* **DATA TO EXAMINE**
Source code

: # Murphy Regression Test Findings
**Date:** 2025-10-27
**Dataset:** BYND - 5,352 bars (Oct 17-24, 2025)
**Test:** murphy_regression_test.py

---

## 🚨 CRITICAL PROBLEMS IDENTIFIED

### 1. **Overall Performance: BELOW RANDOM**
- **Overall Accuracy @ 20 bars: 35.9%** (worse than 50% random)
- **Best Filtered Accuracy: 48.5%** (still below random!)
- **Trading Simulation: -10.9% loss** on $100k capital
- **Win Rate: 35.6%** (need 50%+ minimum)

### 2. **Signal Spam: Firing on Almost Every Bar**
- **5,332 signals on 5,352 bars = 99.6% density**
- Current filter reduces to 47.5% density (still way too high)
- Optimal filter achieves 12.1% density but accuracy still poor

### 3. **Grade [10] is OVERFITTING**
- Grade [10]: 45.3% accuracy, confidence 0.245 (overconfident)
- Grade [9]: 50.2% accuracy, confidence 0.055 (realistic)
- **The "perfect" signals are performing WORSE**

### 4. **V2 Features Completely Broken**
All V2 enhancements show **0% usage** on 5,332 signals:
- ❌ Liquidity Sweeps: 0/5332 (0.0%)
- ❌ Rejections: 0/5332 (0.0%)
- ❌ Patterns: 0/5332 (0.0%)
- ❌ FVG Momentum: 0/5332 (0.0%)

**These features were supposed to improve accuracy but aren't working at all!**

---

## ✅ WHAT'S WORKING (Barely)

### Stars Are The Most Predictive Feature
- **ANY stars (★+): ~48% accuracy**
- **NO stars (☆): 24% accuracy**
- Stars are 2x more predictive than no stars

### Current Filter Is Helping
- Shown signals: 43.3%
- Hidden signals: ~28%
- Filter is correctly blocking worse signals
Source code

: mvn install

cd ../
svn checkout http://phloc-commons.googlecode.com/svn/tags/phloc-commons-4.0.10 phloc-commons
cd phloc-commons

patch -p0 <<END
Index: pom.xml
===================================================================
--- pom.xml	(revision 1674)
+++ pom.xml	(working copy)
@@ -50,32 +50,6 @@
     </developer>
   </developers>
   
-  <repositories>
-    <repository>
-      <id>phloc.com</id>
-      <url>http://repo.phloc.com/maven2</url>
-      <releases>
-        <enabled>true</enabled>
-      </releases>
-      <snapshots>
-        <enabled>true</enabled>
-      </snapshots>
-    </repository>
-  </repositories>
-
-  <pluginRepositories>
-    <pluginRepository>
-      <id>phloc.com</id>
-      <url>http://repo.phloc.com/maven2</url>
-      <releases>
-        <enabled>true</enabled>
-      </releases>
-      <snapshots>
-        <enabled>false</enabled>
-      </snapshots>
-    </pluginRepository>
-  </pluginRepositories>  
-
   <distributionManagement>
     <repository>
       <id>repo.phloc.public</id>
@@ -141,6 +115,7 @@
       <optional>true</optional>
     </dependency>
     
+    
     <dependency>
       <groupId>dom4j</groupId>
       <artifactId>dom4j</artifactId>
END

* **ACTIVITY**
Reproduce the rows word for word, from the first line through the line that contains "## 🚨 CRITICAL PROBLEMS IDENTIFIED", with both ends included.

* **EXERCISE OUTPUT**
Source code

: # Murphy Regression Test Findings
**Date:** 2025-10-27
**Dataset:** BYND - 5,352 bars (Oct 17-24, 2025)
**Test:** murphy_regression_test.py

---

## 🚨 CRITICAL PROBLEMS IDENTIFIED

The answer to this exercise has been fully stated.